Bien sûr, si vous voulez simplement maintenir votre santé et atteindre le seuil minimum de l’OMS, pas besoin de vous compliquer la vie. La périodisation est un outil avancé pour ceux qui ont des objectifs de performance clairs (battre un record, terminer un défi longue distance). Sachez que ça existe, et approfondissez quand vous en aurez besoin.
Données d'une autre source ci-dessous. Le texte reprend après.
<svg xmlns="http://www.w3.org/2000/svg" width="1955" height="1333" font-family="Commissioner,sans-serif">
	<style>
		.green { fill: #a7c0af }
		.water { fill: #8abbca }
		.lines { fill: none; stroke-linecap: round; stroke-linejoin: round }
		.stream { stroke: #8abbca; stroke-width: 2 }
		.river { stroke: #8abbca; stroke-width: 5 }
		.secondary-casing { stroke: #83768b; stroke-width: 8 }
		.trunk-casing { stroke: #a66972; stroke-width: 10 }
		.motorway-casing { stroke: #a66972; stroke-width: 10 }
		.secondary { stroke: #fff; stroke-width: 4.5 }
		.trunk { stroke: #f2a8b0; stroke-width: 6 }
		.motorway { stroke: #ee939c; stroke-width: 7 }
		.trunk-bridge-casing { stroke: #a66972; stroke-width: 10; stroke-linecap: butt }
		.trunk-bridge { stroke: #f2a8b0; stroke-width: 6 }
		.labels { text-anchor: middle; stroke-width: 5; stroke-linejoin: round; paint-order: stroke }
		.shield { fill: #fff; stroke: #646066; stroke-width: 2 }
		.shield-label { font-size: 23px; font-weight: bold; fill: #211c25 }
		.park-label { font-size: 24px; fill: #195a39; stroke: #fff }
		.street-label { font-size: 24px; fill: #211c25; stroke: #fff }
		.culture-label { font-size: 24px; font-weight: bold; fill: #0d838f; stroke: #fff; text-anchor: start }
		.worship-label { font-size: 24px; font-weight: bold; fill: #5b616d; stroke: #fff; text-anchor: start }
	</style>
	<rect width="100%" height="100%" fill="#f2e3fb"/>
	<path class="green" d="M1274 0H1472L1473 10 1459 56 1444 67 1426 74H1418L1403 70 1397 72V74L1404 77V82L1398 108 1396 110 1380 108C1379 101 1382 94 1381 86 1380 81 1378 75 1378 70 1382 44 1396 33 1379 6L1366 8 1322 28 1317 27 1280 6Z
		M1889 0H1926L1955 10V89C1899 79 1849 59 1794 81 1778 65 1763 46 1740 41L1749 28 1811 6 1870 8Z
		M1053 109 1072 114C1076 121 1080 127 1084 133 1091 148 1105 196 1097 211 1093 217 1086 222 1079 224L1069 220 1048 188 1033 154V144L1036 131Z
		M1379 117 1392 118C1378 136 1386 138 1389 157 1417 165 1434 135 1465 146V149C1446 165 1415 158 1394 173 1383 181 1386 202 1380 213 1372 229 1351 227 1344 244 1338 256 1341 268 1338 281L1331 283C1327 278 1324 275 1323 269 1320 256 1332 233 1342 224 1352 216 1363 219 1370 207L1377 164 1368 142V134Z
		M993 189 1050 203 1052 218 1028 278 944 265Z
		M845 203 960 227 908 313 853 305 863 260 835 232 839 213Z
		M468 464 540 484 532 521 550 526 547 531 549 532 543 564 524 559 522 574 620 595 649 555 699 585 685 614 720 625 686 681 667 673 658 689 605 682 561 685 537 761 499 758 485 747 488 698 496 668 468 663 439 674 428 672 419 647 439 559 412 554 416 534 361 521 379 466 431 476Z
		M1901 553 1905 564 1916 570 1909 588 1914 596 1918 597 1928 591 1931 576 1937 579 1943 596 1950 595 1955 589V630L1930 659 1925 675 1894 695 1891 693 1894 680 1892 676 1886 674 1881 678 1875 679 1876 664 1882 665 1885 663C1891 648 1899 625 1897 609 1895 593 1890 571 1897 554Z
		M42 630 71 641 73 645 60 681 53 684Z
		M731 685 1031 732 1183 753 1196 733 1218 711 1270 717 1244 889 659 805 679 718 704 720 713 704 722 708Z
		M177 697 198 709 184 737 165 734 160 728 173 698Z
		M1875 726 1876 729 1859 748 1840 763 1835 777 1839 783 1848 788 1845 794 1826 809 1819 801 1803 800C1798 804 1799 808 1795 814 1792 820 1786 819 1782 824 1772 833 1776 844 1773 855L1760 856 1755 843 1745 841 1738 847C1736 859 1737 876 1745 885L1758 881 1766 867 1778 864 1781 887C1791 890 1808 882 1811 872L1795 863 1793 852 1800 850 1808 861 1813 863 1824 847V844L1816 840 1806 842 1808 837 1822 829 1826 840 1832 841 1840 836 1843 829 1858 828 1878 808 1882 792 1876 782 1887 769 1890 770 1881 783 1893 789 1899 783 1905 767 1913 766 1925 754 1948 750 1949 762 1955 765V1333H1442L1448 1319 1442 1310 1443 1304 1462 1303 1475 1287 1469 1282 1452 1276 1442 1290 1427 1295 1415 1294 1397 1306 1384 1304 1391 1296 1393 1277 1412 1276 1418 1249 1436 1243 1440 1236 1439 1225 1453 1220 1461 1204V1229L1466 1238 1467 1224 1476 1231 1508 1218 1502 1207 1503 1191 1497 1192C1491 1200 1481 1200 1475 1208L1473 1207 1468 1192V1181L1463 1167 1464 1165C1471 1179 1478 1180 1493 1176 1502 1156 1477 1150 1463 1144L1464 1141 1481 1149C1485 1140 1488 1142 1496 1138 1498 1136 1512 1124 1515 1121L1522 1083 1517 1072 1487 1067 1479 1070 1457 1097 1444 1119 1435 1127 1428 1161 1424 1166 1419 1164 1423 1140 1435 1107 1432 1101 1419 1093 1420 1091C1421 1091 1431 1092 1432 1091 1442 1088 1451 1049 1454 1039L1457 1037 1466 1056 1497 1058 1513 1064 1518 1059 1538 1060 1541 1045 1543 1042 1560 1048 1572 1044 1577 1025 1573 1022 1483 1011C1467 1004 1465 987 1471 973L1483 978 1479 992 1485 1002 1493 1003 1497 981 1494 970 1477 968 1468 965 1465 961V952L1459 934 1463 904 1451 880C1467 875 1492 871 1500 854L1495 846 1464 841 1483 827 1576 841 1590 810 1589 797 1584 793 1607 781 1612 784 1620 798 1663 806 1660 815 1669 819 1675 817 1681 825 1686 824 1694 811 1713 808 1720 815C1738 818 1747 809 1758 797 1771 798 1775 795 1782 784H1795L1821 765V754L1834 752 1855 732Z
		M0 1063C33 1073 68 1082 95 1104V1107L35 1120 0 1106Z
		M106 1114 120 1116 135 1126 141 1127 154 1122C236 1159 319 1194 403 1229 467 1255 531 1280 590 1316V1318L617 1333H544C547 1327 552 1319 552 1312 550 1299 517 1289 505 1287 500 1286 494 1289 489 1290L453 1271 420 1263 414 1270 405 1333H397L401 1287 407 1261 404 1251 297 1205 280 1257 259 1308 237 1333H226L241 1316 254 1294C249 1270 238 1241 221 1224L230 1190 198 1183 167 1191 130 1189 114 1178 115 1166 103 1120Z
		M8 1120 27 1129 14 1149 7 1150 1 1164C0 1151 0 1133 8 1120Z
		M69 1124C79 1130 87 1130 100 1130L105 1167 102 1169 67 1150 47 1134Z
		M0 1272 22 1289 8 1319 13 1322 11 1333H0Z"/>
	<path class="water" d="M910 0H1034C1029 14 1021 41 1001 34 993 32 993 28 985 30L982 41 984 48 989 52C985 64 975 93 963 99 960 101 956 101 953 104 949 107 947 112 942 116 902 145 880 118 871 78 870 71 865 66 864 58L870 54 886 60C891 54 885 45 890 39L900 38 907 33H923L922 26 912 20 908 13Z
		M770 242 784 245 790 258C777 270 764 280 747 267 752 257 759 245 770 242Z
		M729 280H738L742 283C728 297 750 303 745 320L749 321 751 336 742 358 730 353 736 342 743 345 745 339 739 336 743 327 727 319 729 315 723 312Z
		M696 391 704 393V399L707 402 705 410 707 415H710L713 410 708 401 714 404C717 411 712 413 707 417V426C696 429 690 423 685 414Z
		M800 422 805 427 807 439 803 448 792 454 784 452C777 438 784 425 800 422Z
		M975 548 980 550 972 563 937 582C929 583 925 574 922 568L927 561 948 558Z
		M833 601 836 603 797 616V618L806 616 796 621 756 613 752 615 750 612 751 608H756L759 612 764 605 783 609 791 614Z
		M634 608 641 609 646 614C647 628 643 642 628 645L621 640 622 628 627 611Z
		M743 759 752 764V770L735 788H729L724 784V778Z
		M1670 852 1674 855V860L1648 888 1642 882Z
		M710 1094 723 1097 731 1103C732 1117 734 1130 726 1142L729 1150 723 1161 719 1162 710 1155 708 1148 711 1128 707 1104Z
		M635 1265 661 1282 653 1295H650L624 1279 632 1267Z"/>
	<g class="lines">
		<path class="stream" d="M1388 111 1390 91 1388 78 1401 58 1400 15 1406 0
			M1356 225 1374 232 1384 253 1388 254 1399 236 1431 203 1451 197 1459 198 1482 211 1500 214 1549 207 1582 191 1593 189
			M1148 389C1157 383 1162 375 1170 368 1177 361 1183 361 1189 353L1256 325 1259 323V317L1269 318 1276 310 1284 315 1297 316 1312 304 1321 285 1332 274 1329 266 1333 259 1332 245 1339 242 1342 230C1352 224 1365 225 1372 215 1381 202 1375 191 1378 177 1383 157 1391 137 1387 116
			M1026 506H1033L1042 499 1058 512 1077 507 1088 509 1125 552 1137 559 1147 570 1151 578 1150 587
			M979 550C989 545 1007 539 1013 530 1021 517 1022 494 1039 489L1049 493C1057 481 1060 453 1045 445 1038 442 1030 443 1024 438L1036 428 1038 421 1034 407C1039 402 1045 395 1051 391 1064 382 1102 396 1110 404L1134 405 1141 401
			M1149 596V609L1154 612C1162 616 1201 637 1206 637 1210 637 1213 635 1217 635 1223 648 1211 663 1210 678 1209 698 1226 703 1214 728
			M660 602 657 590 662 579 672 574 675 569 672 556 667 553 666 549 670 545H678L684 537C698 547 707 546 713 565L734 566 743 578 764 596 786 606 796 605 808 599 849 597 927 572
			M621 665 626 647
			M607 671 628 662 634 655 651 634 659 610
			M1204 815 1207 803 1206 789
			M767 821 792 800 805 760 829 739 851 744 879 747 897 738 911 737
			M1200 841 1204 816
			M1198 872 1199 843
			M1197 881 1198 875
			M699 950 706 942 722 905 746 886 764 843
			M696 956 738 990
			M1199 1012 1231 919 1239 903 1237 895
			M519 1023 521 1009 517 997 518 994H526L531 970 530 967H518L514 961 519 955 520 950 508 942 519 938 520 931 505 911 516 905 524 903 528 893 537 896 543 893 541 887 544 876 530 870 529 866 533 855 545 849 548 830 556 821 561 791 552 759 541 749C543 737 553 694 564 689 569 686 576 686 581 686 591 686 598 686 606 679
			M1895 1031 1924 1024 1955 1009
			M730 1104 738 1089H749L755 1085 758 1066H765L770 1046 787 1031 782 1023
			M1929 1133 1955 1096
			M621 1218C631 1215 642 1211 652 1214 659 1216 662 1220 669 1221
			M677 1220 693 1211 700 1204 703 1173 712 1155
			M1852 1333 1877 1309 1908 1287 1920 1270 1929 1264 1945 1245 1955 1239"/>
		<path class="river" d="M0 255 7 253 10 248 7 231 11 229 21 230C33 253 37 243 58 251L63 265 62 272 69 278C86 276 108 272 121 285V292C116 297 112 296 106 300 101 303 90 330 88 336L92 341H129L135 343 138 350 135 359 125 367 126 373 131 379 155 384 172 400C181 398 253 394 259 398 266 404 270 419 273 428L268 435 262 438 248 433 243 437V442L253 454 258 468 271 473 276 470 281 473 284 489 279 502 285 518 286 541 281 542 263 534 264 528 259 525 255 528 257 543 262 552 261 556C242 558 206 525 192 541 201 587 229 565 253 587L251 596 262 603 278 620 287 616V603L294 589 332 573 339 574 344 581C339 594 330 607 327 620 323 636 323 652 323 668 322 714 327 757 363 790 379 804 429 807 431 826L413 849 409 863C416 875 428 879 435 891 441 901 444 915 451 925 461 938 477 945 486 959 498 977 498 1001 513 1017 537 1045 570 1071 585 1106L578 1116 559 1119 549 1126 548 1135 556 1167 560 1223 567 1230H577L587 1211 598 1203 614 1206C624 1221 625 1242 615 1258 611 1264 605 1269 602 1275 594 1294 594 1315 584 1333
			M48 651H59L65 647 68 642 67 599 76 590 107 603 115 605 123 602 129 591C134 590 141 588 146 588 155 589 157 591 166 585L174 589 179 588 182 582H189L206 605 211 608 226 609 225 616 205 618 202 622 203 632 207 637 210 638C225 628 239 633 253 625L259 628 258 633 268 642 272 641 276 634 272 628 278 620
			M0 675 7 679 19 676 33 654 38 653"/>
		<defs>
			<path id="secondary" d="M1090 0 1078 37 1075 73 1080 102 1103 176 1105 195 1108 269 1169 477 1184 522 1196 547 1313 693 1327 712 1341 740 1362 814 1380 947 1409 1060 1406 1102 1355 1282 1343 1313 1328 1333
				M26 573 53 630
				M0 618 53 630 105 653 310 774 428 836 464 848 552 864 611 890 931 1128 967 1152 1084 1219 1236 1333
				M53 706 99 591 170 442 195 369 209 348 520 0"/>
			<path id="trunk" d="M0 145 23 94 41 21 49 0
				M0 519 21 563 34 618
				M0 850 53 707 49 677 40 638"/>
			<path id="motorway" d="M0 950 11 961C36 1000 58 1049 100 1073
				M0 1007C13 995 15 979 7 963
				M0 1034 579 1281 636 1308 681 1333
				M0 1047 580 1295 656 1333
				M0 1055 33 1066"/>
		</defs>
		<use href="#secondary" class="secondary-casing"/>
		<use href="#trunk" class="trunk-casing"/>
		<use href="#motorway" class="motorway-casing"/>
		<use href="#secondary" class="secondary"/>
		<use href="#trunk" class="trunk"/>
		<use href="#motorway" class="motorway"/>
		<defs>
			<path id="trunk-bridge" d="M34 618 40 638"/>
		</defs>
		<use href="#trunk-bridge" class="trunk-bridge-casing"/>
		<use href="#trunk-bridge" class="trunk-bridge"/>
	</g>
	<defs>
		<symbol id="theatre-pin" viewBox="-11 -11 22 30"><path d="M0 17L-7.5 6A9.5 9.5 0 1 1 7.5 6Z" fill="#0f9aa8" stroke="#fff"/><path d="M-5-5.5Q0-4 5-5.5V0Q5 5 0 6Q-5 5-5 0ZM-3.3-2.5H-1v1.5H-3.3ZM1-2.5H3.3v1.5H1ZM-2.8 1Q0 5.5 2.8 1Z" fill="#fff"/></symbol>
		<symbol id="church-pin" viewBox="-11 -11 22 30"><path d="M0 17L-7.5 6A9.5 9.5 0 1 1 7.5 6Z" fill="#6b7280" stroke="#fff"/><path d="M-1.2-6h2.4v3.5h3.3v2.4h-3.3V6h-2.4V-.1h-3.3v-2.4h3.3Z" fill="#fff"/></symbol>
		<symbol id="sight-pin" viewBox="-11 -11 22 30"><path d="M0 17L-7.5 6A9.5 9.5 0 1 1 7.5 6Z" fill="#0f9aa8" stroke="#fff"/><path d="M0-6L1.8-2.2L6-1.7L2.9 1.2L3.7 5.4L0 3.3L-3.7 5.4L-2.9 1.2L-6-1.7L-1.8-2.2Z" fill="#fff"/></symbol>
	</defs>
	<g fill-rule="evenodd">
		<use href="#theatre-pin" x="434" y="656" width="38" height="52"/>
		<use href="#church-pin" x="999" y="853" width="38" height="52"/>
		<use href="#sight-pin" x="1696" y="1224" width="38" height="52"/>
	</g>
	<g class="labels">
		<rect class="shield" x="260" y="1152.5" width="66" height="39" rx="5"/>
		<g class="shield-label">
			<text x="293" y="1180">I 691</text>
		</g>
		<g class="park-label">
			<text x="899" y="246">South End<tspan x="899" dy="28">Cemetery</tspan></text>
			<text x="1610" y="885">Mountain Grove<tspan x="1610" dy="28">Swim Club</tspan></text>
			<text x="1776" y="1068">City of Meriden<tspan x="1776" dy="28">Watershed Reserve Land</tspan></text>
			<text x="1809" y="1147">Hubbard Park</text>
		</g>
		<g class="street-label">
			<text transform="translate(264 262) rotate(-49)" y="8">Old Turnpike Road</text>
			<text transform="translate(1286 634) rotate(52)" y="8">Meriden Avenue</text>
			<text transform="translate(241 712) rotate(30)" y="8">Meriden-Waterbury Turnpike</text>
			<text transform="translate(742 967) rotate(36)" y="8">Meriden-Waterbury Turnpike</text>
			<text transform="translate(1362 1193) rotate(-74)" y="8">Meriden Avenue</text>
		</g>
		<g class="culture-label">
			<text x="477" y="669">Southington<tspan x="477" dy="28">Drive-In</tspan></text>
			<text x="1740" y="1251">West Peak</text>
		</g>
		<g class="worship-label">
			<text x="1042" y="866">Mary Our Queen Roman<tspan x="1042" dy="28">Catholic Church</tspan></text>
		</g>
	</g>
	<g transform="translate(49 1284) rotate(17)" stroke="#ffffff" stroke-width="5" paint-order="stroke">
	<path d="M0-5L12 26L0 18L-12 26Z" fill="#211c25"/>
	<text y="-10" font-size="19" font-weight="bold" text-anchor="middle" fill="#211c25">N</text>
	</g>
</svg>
Publics particuliers : prescriptions plus prudentes pour les personnes âgées et les malades chroniques
Taïwan vieillit rapidement, et j’ai encadré beaucoup d’élèves qui préparent des prescriptions pour leurs parents, voire pour eux-mêmes (seniors). Je veux donc aborder ce sujet spécifiquement. Les personnes âgées peuvent et doivent absolument faire de l’exercice, et les bénéfices sont énormes — la musculation combat la sarcopénie, réduit les risques de chute et de fracture, et le cardio maintient les fonctions cardiaques, pulmonaires et cérébrales. Mais les priorités de la prescription diffèrent de celles des jeunes.
Pour les seniors, mon principe est « musculation et équilibre en priorité, intensité prudente, progression lente ». Les recommandations de la science du sport sont à peu près : au moins 2 jours par semaine de musculation du corps entier, plus des exercices d’équilibre réguliers (par exemple, tenir sur une jambe, marcher en ligne droite talon-pointe), et pour le cardio, privilégier la marche rapide supportable, la marche santé, la natation, ou le vélo d’appartement. Pas besoin de chercher à être très essoufflé : l’important est d’accumuler de manière stable, régulière et sûre. Il faut aussi éviter les exercices à fort impact qui sollicitent trop les articulations.
Si la personne âgée souffre d’hypertension, de diabète, de maladie cardiaque, d’arthrose ou d’autres maladies chroniques, il faut être encore plus prudent, et surtout discuter d’abord avec son médecin traitant, en intégrant les médicaments, le suivi de la tension et de la glycémie, ainsi que les risques potentiels pendant l’effort. Dans ce cas, la prescription d’exercice n’est pas « plus c’est intense, mieux c’est », mais « bouger en sécurité, bouger régulièrement, bouger durablement ». La gestion des médicaments et des maladies est le domaine du médecin ; nous, on fait bien notre partie sur l’exercice, et les deux combinés, c’est la façon la plus responsable d’agir pour les seniors.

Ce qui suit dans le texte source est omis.